Kleist shot himself dead 200 years ago, after first killing a young woman, whom he had talked into a `suicide' pact. That was the end of one of the foremost prose writers in the German language, and of a much played playwright. He was 34 years old.
The death anniversary leads to the staging of many Kleist revivals in German theatres. As I will miss most, if not all these events, I decided to read his collected plays.

`The Schroffenstein Family', an apprentice work, was a melodramatic attempt at putting the Romeo and Juliet theme into a Germanic family conflict. It is a tragedy of errors with little merit and without much redemption from great language. No great classic.

`The Broken Jug' (or Pitcher, in other translations): main theme is sexual harassment and abuse of power. Nevertheless, it is a comedy: it is made funny by the clumsiness of its main character, a village judge who has to preside over a case where he himself was the actual perpetrator. The situation is made more complicated by the presence of a superior on an inspection tour. The play lives on comic language and puns.

`Amphitryon', another comedy: about identity theft. Jupiter/Zeus is keen on Alkmene. To get at her he impersonates her husband Amphitryon. We have a passionate love triangle involving a somewhat ridiculous `god' and two mixed up earthlings. The physical outcome of the godly adventure will be baby Hercules. As much as we owe Greek civilization, not all myths have remained alive until now. Survival is especially lacking where the Olympians are involved.

`Penthesilea' also goes back to Greek mythology, but stays more in properly tragic realms. The heroine, an Amazone leader during the war about Troy, is stark raving mad. Kleist would have had much to tell a shrink if the profession had already existed. I find it hard to take it quite serious. Goethe called the play unplayable, and he was quite right. Nevertheless I have seen it staged. That stage version (in Frankfurt) had Penthesilea give in to cannibalistic urges. She loved Achilles so much that she ate him.

Then another love-struck woman: `Kaethchen of Heilbronn', a medieval melodrama in full romantic bloom. This is maybe Kleist's main contribution to the romantic school. Kate is a 15 y old commoner who falls for a knight and follows him like a stalker, leaving father and betrothed behind. Many complications lead to a messy happy end. I rather like this play. It has the same powerful language as Kleist's prose tales.

`The Battle of Teutoburg Forest' is about the mythic nation-building battle of Germanic tribes against the power of Rome. This event is the take-off point of national fantasies of grand Germania. The play itself, however, is really about Napoleon's invasion of Germany. It was a passionate patriotic appeal for a war of liberation, but had no effect at the time, as it could not be played due to political realities. Later it became a seminal text for German nationalism. It was a cult hit during Nazi times. Later the East Germans tried to re-interpret it as anti-American. My review headline is from this play.
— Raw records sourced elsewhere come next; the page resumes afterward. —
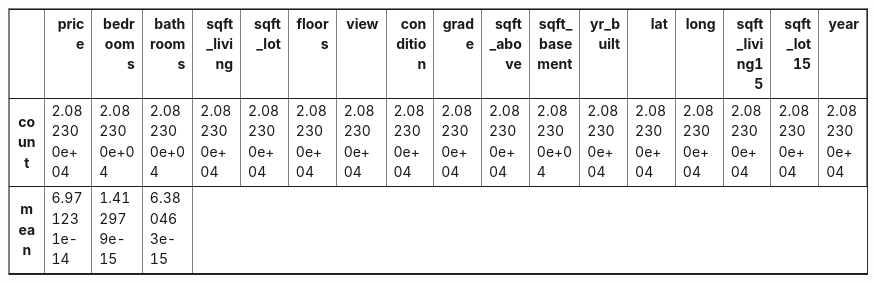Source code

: 

<div>
<style scoped>
    .dataframe tbody tr th:only-of-type {
        vertical-align: middle;
    }

    .dataframe tbody tr th {
        vertical-align: top;
    }

    .dataframe thead th {
        text-align: right;
    }
</style>
<table border="1" class="dataframe">
  <thead>
    <tr style="text-align: right;">
      <th></th>
      <th>price</th>
      <th>bedrooms</th>
      <th>bathrooms</th>
      <th>sqft_living</th>
      <th>sqft_lot</th>
      <th>floors</th>
      <th>view</th>
      <th>condition</th>
      <th>grade</th>
      <th>sqft_above</th>
      <th>sqft_basement</th>
      <th>yr_built</th>
      <th>lat</th>
      <th>long</th>
      <th>sqft_living15</th>
      <th>sqft_lot15</th>
      <th>year</th>
    </tr>
  </thead>
  <tbody>
    <tr>
      <th>count</th>
      <td>2.082300e+04</td>
      <td>2.082300e+04</td>
      <td>2.082300e+04</td>
      <td>2.082300e+04</td>
      <td>2.082300e+04</td>
      <td>2.082300e+04</td>
      <td>2.082300e+04</td>
      <td>2.082300e+04</td>
      <td>2.082300e+04</td>
      <td>2.082300e+04</td>
      <td>2.082300e+04</td>
      <td>2.082300e+04</td>
      <td>2.082300e+04</td>
      <td>2.082300e+04</td>
      <td>2.082300e+04</td>
      <td>2.082300e+04</td>
      <td>2.082300e+04</td>
    </tr>
    <tr>
      <th>mean</th>
      <td>6.971231e-14</td>
      <td>1.412979e-15</td>
      <td>6.380463e-15</td>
`The Prince of Homburg' is Kleist's most Prussian work: an officer in 18th century Prussia disobeys an order and wins a battle because he attacks the Swedish lines when he shouldn't have. Not acceptable behavior in military circles. The Great Elector of Brandenburg, his ruler, sentences him to death for his disobedience. At first, the prince can't believe that this is happening to him, but when the verdict is signed and he waits for death while the country celebrates the victory over Sweden, he falls into deep fear. The Elector is confronted by different sides with reasons for changing his stance.
The story is not historically accurate. The thoughts about obedience and discipline versus personal initiative and the bottom line are real enough though. Wasn't it more important that he won? Was it real disobedience or just a mix up in the heat of the confrontation? The play could not be staged during Kleist's life as the royal house of the Hohenzollern felt their family honor insulted. Many consider this Kleist's most poetic play.

The man was an extremist in his characters, in his plays, like in his prose, like in his life. Look at his Kohlhaas, his Marquise of O, his Penthesilea, his Kaethchen... nearly all his heroes and heroines have a foot in the realm of the pathological, if not more than a foot. It makes for colorful theatre. It shows that the man must have been an interesting character too. A recent book published new theories about the reasons for his suicide. His life would have made an interesting Kleist play or tale.